Tulsi Gabbard has endorsed donOLD! She is going to cause a stampede of Democrats and undecided voters to switch support and vote for TCFG!😱😱
snark – just in case I accidentally fooled somebody 😉
rikyrah
@Leto:
Good luck in school :)
lowtechcyclist
@Jeffro:
Somewhere around 20 years ago, I calculated that I was drinking ~500 calories per day. That made me decide to give up sugared sodas and use Splenda instead of sugar in my coffee and to sweeten my tea.
That didn’t entirely solve my weight issues, but I’d hate to think of what I’d weigh now if I’d stayed with sugar as my sweetener.
Princess
@Kay: You probably won’t see this but I completely believe that some/much of the weight gain is due to the fact people don’t smoke anymore.
Miki
@raven: Have you read A Bright and Shining Lie by Neil Sheehan?

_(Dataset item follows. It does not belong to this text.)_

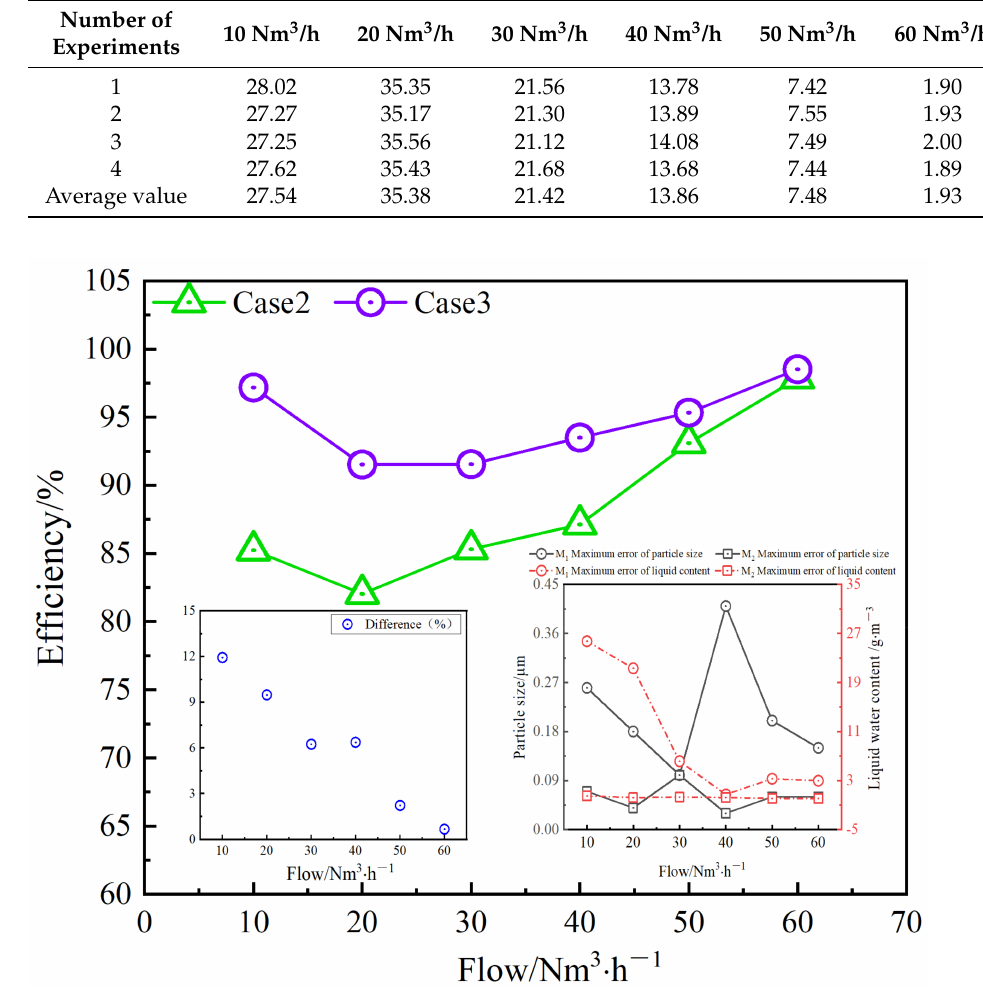
Table 14. Liquid content in Case 3 at M 2 (g/m 3 ).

A woman from anywhere (formerly Mohagan)
@TBone: thank you!
Kayla Rudbek
@Suzanne: I agree with the Southern and Southwestern weather as being a factor; it gets too hot to safely exercise outside versus the Upper Midwest and the Northeast where you can throw on more clothes and still get outdoors in most of the winter.
Uncle Cosmo
@Chris: Kari Hill lost the cops? She must be a heckuva piece of…work.
Uncle Cosmo
@SatanicPanic: Why don’t you offer him the option to handle it himself, but volunteer to do it for him if he provides the necessary contact information?
SatanicPanic
@Uncle Cosmo: I think that’s probably what I’ll do.
Ruckus
@Chris:
Yes there will very likely always be jobs that do not require a college education to do.

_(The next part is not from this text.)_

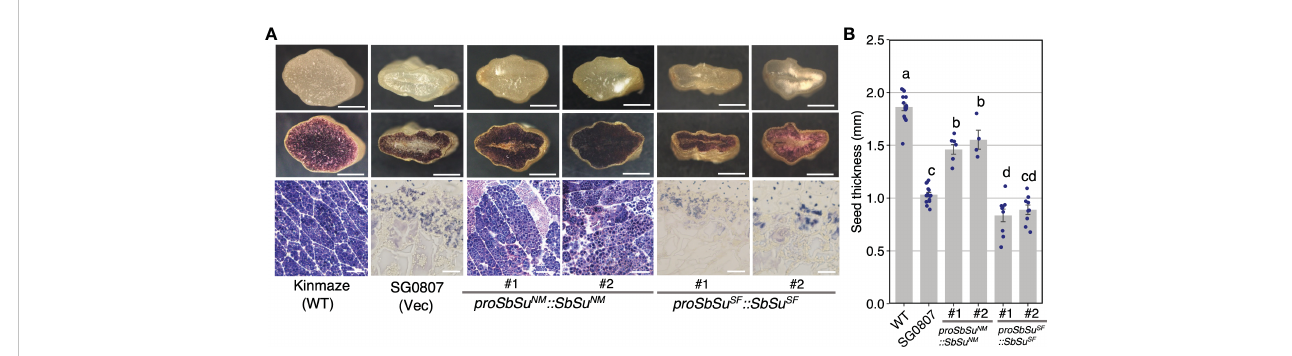
FIGURE 3 Complementation of the rice su1 mutant with SbSu . A DNA fragment containing a 2 kb promoter fragment followed by the SbSu coding region (NM; Nakei MS-3B, SF; SUGARY FETERITA) was introduced into the rice su1 mutant, SG0807. The SG0807 mutant (vec) and Kinmaze (wild-type) plants transformed with an empty vector were used as controls. (A) Grain morphologies of wild-type rice (Kinmaze), SG0807, and transgenic seeds. Crossed sections shown in the upper pictures were stained with iodine solution (middle) to observe starch structures (bottom). Scale bars: 1 mm (upper and middle) and 20 m m (bottom). (B) Comparison of seed thickness in wild-type, SG0807, and transgenic lines. For statistical analysis, an ANOVA model was followed using Tukey ’ s HSD test to estimate statistical differences. Different lowercase letters in each plot indicated signi fi cant differences in the post- hoc test ( P < 0.05).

I used to own a business that most often the employees did not attend college. However they did need knowledge of math. Good HS math was acceptable as geometry and trigonometry used to be taught in HS, are they taught today and how many students take them?
VeniceRiley
@Suzanne: Hundred percent and maybe we should lean into it and market political jobs as being like nursing and teaching.
Manyakitty
@The Audacity of Krope: stopping on this dead thread to agree with you. The other commenter’s take is bullshit and I’m very glad for the pie filter.
Ruckus
@Kay:
Isn’t that wild?
I don’t think so. There are a lot of sides to stopping smoking. And food can be one of them, because it involves someone’s entire day, and is even more necessary than smoking is to someone so addicted. And for some smoking reduces one’s hunger pangs, they are already doing something with the mouth. Take that away and food can replace it, to a degree, for some.